CategorySkillsWhen you’d reach for them
Service shapesrender-static-sites, render-private-services, render-background-workers, render-workflowsFrontends on the CDN, internal-only APIs, queue consumers, durable agent pipelines
Data extrasrender-disksPersistent storage for a service that needs files (uploads, SQLite, model caches)
Networkingrender-networking, render-domainsInternal hostname conventions, custom domains, TLS
Build / runtimerender-dockerDockerfile-based services, multi-stage builds, image registries
Toolingrender-cli, render-mcp, render-migrate-from-herokuScripting deploys in CI, MCP tool reference, Heroku -> Render moves

A useful exercise: pick one and prompt the agent to walk you through it on a hypothetical service. The skills are short, focused, and stand on their own.
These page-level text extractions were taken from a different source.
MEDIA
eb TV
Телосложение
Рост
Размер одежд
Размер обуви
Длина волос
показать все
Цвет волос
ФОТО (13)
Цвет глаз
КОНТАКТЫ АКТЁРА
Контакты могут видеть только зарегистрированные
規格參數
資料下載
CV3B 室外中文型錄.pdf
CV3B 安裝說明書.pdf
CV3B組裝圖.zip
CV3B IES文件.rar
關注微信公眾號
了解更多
4. Beyond skills: the rest of the Render-for-LLMs surface

The plugin is the day-to-day surface. There are three more pieces worth knowing about:

Jules

Jules by Google Labs integrates with Render’s pull request previews. Whenever a preview build fails, Jules detects it, opens its own session, and pushes a fix as a commit on the PR. Setup is on dashboard.render.com/jules. It’s complementary to the editor plugin: the plugin works while you’re at the keyboard; Jules works when you’re not.

Articles as .md

Every Render docs page is also available as plain markdown by appending .md:

https://render.com/docs/blueprint-spec
-> https://render.com/docs/blueprint-spec.md

The agent often pulls these directly when it needs a primary source. You can also point your reading agent at https://render.com/docs/llms-full.txt for the whole docs in one file, or https://render.com/docs/llms.txt for an index.

The Inkeep docs MCP

The plugin’s MCP server manages your account. There’s a separate, experimental MCP server for the docs themselves at https://mcp.inkeep.com/render/mcp. Wire it up alongside the main Render MCP for “Ask AI”-style searches over the docs from inside your editor.
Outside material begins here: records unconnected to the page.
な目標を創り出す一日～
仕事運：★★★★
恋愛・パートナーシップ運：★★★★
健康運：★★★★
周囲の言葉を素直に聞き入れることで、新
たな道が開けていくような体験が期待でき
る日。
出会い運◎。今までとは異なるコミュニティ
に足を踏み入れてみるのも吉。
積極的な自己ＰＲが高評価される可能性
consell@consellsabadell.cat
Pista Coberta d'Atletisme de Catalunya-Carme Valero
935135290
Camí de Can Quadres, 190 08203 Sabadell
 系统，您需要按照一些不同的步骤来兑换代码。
Optional: add to your MCP config
{
"mcpServers": {
"render": {
"url": "https://mcp.render.com/mcp",
"headers": { "Authorization": "Bearer ${RENDER_API_KEY}" }
},
"render-docs": {
"url": "https://mcp.inkeep.com/render/mcp"
}
}
}

5. Where to go next

A few directions, ordered by how much they’ll teach you per minute spent:

  • Run a real failure drill. Have the agent break something else (misnamed env var, wrong healthcheck path, start command typo) and watch which patterns render-debug recognizes. The skills are small enough to read - inspect them under your editor’s skills directory.
  • Try the same flow in a different editor. The plugin shape is identical across Claude Code, Cursor, and Codex. Doing the loop in two of them is the fastest way to internalize that the skills are the source of truth, not the agent.
  • Tackle Extend SF Pulse with Render Workflows. It builds an agent pipeline on top of Render Workflows - same plugin, more interesting infrastructure.
  • Read the Blueprint spec. Now that you’ve seen the agent author one, the spec reads like a reference for tweaking what it generates.
You want to add a Render Key Value-backed leaderboard to tinylink that survives restarts. Which skill is the agent most likely to pull, and which Blueprint construct is the relevant one?

What you learned

  • Used `/check-render-status` to confirm tinylink is healthy via `render-monitor` and live metrics
  • Asked the agent about autoscaling and watched it pull `render-scaling` to give context-aware advice
  • Toured the rest of the toolkit - service shapes, data, networking, build/runtime, tooling - about ~10 skills you can lean on later
  • Saw the wider Render-for-LLMs surface beyond the plugin: Jules, docs as `.md`, `llms-full.txt`, and the experimental docs MCP

You shipped

You walked an agent through deploy -> break -> debug -> monitor on a real Render workspace, and saw which of the 21 skills it reached for at each step. The plugin isn’t doing anything magical - it’s just shipping the playbooks, rules, slash commands, hooks, and MCP wiring as one bundle so you don’t have to. Now you know what’s in the box.